_Your task_: Your answer should be only the lines below from the one with "hfov_deg: 12.0" to the one with "f_number: 4", repeated exactly, ends included.

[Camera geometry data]
-- -- --

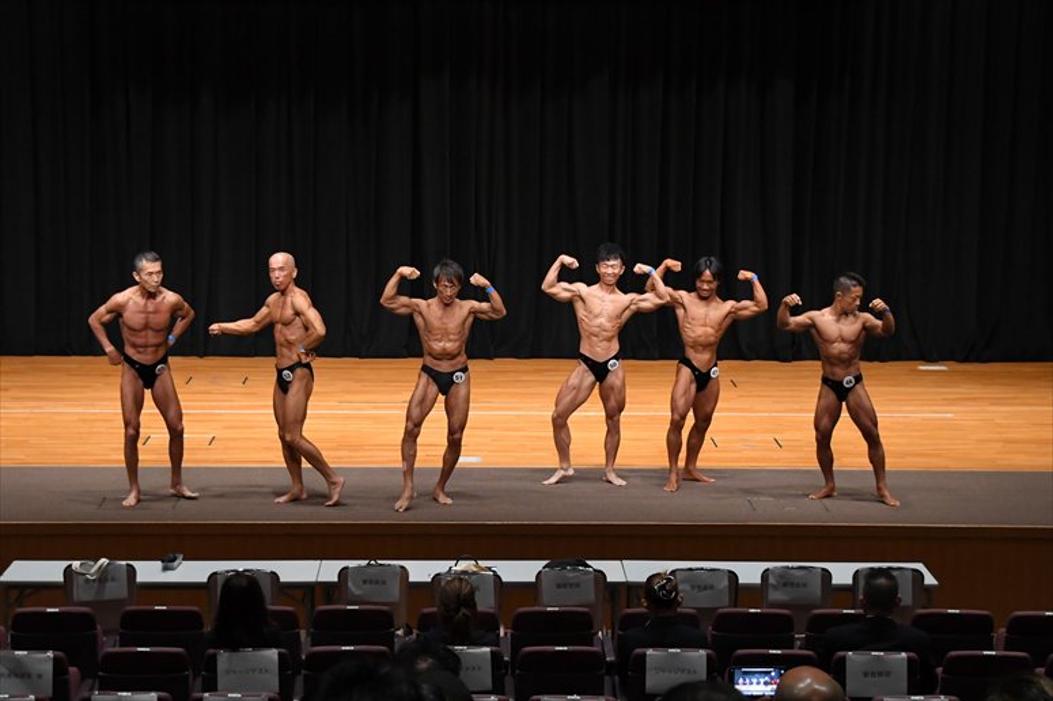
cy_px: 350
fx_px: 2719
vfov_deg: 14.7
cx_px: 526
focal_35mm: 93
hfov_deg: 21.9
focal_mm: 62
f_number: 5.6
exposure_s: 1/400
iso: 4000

-- -- --

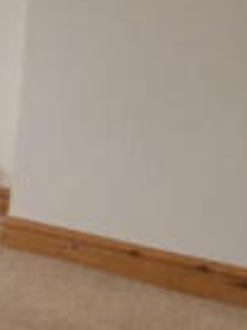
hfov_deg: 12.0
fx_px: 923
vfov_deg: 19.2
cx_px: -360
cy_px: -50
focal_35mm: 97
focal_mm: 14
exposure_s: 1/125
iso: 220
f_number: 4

-- -- --

_Response to the task_:
hfov_deg: 12.0
fx_px: 923
vfov_deg: 19.2
cx_px: -360
cy_px: -50
focal_35mm: 97
focal_mm: 14
exposure_s: 1/125
iso: 220
f_number: 4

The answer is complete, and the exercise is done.